Audrey Hepburn é o tipo de estrela atemporal, star quality master! Ela imprime leveza, simpatia, mistério, fúria, doçura em uma atuação em camadas que vai caindo a cada ato e vamos descobrindo uma Holly Golightly diferente, uma menina mulher que busca por liberdade. Uma pequena travessa que quer se conectar com o mundo em que vive, ou seria o mundo que criou? Talvez ela tenha sido uma das primeiras personagens feministas. Ainda que não seja essa intenção, tampouco pauta no cotidiano de uma sociedade em 1961! Holly descobriu como ser dona do seu corpo, do seu destino, das suas escolhas, ainda que por caminhos tortos (como encontrar um milionário que lhe sustente), ela é convicta em suas ações. Ela usa da sua beleza e corpo para manter a sua crença (não esqueçam que ela é uma garota de programa de luxo). Mas o amor fala mais alto. Será mesmo?

Bonequinha de Luxo é um clássico muito mais por sua estrela que ele propriamente dito. Uma comédia romântica mediana, porém charmosa e com uma grande personagem. Todavia, deixa de ser interessante ao longo dos minutos tornando-se cansativo. São muitas ações que não são exploradas profundamente. Claro, uma adaptação nunca será tão complexa como o livro, mas ficou a desejar como, por exemplo, a dualidade entre o passado e presente de Holly/Lula Mae, assim como sua ligação com a máfia.  Um balaio com uma profundidade de um pires que compromete a sua narrativa.

A RAZÃO MAIOR DE UM CLÁSSICO

O amor idealizado entre ela e Paul Varjak (George Peppard, belíssimo!), também é um problema. Amor é pertencer? Ou união e companheirismo? Me parece que esses dois se conectam por não terem melhores partidos e por serem similares (ele é um gigolô de alto nível) e se entregam nessa paixão com muita química, porém conflituosa, pois moldar alguém ao seu bel prazer não é um amor real, mas um amor representativo.

Mas o que torna um filme um clássico? Em Bonequinha de Luxo, podemos dizer que é sobre a ambientação de uma Nova York dos anos 1960, as joias, o apartamento jovial de Holly, o texto de Capote, aqui, adaptado por George Axelrod. Tudo isso passaria despercebido se não fosse a presença iluminada, aventureira, irônica e avassaladora de Audrey Hepburn.
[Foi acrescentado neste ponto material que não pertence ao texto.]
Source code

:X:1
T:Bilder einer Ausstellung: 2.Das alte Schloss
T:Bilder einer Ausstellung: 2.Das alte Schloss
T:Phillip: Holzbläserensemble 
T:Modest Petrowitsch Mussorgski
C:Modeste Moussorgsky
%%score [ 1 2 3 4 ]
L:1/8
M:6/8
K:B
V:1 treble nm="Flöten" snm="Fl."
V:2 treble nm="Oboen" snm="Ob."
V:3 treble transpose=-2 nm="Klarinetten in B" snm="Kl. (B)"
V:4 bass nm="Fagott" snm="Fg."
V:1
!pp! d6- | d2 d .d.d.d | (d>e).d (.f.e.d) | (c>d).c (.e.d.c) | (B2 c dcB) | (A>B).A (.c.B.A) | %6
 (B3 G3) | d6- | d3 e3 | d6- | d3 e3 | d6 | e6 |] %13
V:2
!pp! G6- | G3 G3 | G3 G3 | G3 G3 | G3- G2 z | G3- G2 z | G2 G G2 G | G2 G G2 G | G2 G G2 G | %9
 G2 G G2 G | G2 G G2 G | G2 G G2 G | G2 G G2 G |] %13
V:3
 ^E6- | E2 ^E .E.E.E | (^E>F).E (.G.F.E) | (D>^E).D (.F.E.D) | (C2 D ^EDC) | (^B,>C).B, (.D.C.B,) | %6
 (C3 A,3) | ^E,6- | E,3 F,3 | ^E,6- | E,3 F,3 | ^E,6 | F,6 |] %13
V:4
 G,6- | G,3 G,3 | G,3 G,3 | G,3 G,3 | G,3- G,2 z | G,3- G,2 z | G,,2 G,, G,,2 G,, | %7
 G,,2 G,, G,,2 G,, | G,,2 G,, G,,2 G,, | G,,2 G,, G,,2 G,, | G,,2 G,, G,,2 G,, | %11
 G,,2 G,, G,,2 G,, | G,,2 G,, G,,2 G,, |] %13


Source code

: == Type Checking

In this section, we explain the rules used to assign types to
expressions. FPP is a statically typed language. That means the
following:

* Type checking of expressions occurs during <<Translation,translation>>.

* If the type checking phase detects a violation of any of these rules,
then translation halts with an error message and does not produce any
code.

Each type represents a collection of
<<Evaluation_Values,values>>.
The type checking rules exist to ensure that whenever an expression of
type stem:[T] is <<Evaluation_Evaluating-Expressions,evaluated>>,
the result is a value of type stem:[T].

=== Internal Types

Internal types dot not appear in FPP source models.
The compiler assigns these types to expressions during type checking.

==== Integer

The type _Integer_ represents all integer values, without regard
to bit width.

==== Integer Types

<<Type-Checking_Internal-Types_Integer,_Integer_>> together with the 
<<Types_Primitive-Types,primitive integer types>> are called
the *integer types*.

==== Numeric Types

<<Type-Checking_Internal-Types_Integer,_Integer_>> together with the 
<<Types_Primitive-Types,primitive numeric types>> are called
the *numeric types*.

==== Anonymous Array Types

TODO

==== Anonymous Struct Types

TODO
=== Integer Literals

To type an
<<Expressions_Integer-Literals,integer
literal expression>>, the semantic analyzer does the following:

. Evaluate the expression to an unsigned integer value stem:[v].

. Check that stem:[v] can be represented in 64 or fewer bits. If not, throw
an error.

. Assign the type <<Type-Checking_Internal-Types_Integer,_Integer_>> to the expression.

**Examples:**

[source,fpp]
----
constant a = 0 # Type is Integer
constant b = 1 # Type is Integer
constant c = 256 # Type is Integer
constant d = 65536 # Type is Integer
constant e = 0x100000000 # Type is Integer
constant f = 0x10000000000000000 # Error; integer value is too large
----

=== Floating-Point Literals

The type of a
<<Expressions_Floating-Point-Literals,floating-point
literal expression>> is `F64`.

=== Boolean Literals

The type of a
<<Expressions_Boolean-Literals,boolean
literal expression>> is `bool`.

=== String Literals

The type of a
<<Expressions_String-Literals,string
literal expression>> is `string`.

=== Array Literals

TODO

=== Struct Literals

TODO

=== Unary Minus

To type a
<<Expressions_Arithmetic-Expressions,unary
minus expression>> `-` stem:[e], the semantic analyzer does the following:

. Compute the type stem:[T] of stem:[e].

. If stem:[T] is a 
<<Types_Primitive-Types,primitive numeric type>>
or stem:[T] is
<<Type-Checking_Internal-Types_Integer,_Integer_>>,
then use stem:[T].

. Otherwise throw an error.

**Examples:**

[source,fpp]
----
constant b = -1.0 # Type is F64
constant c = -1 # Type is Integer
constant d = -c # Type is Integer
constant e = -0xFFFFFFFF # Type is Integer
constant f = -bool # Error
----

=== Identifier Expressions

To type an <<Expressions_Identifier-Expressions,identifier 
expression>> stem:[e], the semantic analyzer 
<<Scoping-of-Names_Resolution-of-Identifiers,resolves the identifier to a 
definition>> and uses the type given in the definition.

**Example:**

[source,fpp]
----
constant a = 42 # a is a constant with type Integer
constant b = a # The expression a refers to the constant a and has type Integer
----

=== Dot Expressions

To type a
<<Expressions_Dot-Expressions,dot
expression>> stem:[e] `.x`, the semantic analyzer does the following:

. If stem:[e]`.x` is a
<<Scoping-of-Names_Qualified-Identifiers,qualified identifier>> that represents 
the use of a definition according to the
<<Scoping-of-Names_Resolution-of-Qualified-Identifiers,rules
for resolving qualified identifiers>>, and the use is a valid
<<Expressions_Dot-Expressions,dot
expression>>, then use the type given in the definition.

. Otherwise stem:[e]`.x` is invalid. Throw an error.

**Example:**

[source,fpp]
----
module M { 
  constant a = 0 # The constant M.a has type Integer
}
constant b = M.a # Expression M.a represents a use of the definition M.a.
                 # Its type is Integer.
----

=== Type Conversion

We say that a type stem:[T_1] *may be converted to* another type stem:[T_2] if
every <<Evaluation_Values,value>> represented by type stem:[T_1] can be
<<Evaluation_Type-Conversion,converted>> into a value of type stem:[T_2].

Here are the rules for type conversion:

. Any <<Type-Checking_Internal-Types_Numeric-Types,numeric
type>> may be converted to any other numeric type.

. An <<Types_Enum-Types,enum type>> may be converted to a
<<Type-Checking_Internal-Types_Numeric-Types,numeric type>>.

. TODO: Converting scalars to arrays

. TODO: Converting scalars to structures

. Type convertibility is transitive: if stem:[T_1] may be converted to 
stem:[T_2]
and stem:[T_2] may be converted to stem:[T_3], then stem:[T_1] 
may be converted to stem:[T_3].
Ela é a bonequinha, ela é maior que o filme. Sua elegância e simpatia lhe tornou clássica, como um Midas da 7° Arte, Audrey elevou o nível e construiu um legado particular em um único filme. E isso, meus caros, é um clássico.

*OSBORNE, Harold. Estética e teoria da arte. Tradução de Octavio Mendes Cajado. Editora Cultrix, 3° edição. São Paulo. 1970.